TASK INSTRUCTIONS -
A: In the Apple TV forum thread, what storage capacity does the $169 previous-model Apple TV have?
B: Copy the passage of the Apple TV forum thread between "I just picked" and "version of atv.", inclusive.
C: Write what comes next in the Apple TV forum thread, picking up after its final sentence.

TEXT SEGMENT -
==*==
You were never limited by the size of the hard drive, since you could always stream content from your computers. I don't sync anything to my Apple TVs in fact - those 40GB hard drives are sitting there empty. Everything is streamed from my iMac.


----------



## l84toff (Jul 27, 2008)

Rps said:


> Okay, so I'm interested in Apple TV, so here is the question. They have some older models on the Apple site for $169 or is the newer one better. Thoughts......


Trying to find this mystical other $169 atv on their site without success. Got a linky for that?

I just picked up their previous version a couple of weeks ago (and yes, I heard the rumors of a new one coming out - sans hard drive, which is actually the reason for my leap) and so far I'm quite happy with it. I like the idea of having storage on board as whenever I add a new movie to iTunes, it will automatically add it to the atv. No streaming needed, which means I don't have to worry about having my laptop open somewhere in the house. Now if I had either a mini or iMac, I might change my mind. 

What I really want to know is will airplay work with the older atv? This is a cool feature, although I don't see where it says you can also stream your photos (from an iPhone or iPad)to it. 

For now, I'll be sticking with the previous version of atv.


----------



## dona83 (Jun 26, 2005)

Do a store search for Apple TV. The first link will be for a $119 new Apple TV, the second link will be for the $169 160GB previous Apple TV.


----------



## screature (May 14, 2007)

dona83 said:


> I am definitely getting one. I'd rather not be limited to a 160GB HD to store content when my computers have much, much more capacity than that. At $259 it was ehhh... at $119* it's a no brainer.* I have a lot of iTunes content I want to get on the big screen. My XBox works great for DivX videos which I stream off my computers so really streaming is not a dirty word for me.


Only if all your current content library can be delivered via iTunes or if you are just starting your collection... I have hundreds of videos that iTunes cant play.

So it is a "no brainier" for me NOT to buy it.


----------



## Andrew Pratt (Feb 16, 2007)

I own a 40Gb version and its a work horse for us and given the underwhelming use of iOS I'm not in the hurry to upgrade that I thought that I would be. Assuming they do eventually add an App store for the new version and games etc become available that will change my view. Netflix may change things as well esp. if it isn't offered for the old model...of course if the prices on eBay remain high I'll likely sell mine and move up to the new model....just cuz


----------



## dona83 (Jun 26, 2005)

screature said:


> Only if all your current content library can be delivered via iTunes or if you are just starting your collection... I have hundreds of videos that iTunes cant play.
==*==
DATA PROVIDED -
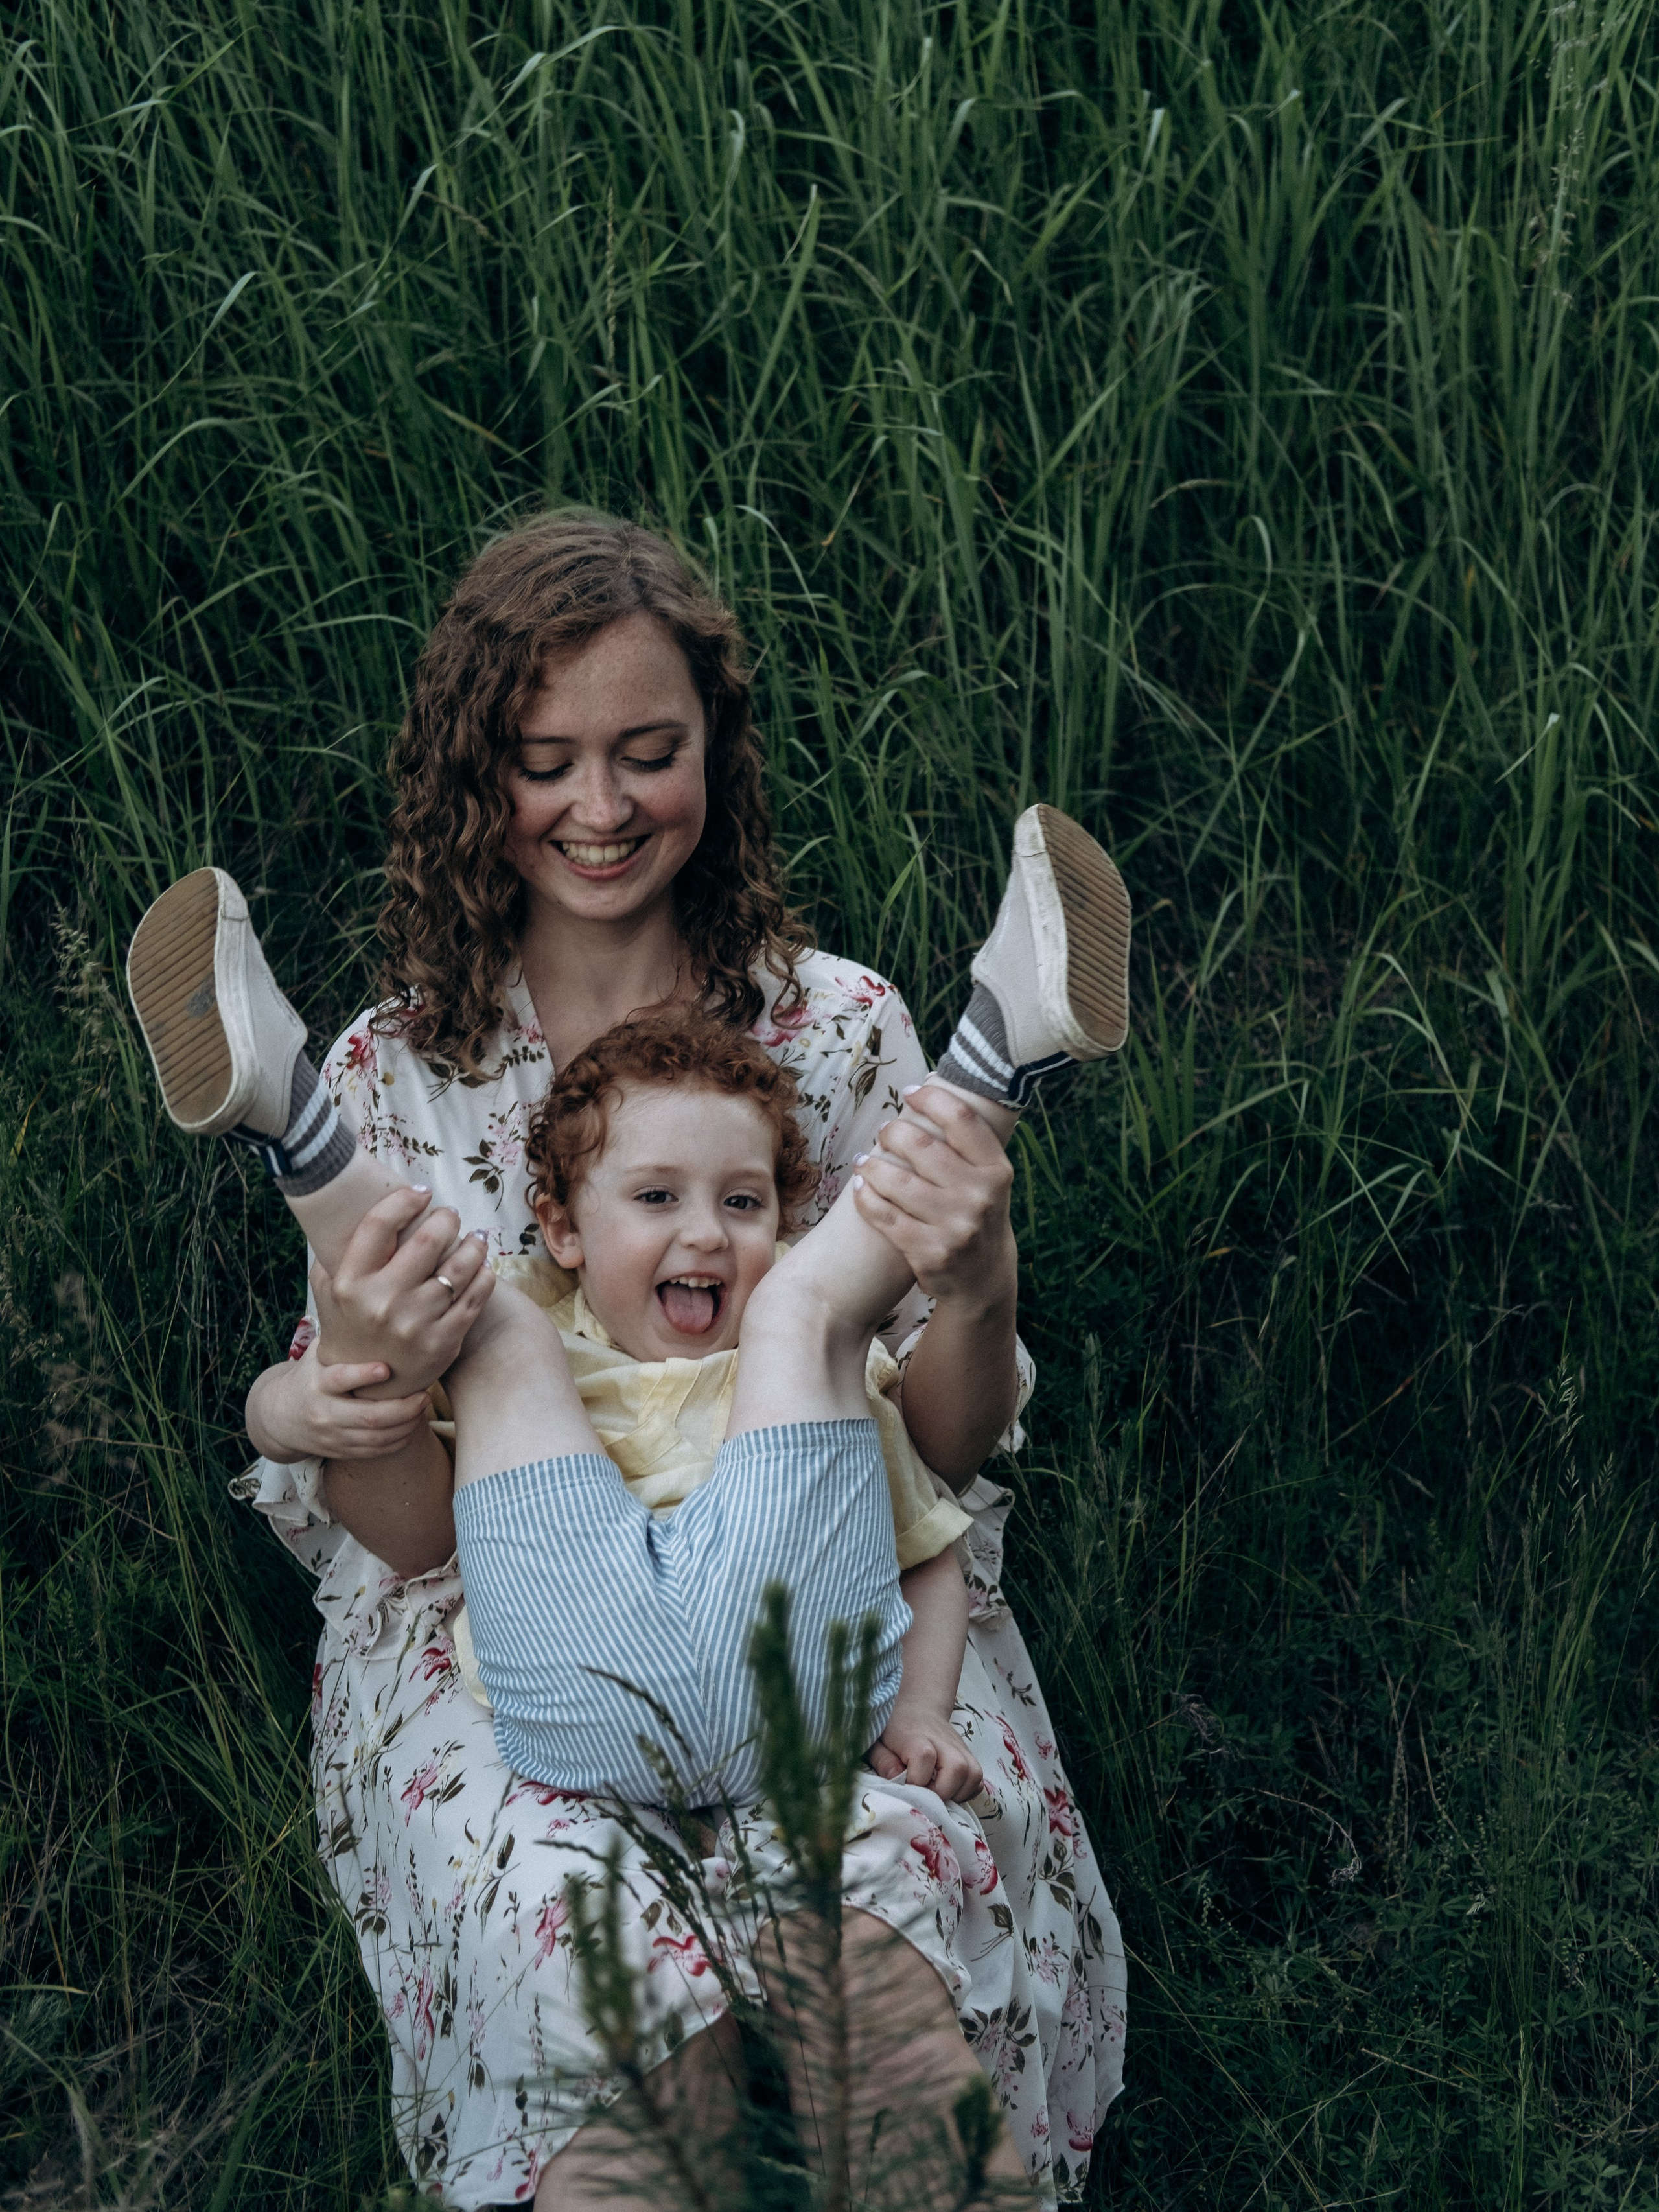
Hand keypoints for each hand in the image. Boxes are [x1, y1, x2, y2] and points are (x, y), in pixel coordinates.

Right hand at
==*==
ANSWERS -
A: It has 160GB of storage.

B:
I just picked up their previous version a couple of weeks ago (and yes, I heard the rumors of a new one coming out - sans hard drive, which is actually the reason for my leap) and so far I'm quite happy with it. I like the idea of having storage on board as whenever I add a new movie to iTunes, it will automatically add it to the atv. No streaming needed, which means I don't have to worry about having my laptop open somewhere in the house. Now if I had either a mini or iMac, I might change my mind. 

What I really want to know is will airplay work with the older atv? This is a cool feature, although I don't see where it says you can also stream your photos (from an iPhone or iPad)to it. 

For now, I'll be sticking with the previous version of atv.

C:
> 
> So it is a "no brainier" for me NOT to buy it.


Well a no brainer for me at least... I have over 80GB of stuff on my iTunes and it's only growing. In the past 5 years I've purchased about 3,000 items from the iTunes Store.


----------



## Leprechaune (Sep 2, 2010)

I pre-ordered 2 of them already. One for living room and one for bedroom. I'll be giving my old ATV to my parents. And I'd love to buy one of these for everyone I know!

Why?

I hated paying $1000 annually to a cable or dish company only to be flipping through 100 channels and turning the TV off after finding only reruns or nothing to watch when I wanted to watch something.

So I cancelled my dish and picked up an ATV and have never been happier!

I need HighSpeed internet for many other reasons so it's not an extra expense.

720p looks fine on my 52" TV and I'd have to say it's hard to notice a difference between it and the 1080 that I got on my dish. I'm just one of those people who do not see value in the BlueRay revolution.

So ATV has basically given me everything I ever wanted in video entertainment:
1) No commercials
2) No time restrictions (What what I want when I want)
3) No subscription fee - I only pay for what I want to watch (Not some BS bundle of stuff I don't care about)
4) I can play any digital content that I own from my computer (Not rocket science to convert anything that may not be supported IF I were to ever watch content that was not purchased from iTunes)
5) Shows that I don't want to buy but may want to watch can now be cheaply rented!
6) My TV is now the best picture frame in my home
7) I get local news via PodCast
... The list goes on. 

I'm left wondering why anyone with a dish or cable bill would not just throw their receiver out the window and pick one of these up.

I will admit that the only thing missing is live events like awards shows and sporting events. BUT, I'm tired of awards shows. So All I need is a way to get live sports events.

Anyone have a suggestion for that? Then I would want nothing more from my entertainment situation.


----------



## Rps (May 2, 2009)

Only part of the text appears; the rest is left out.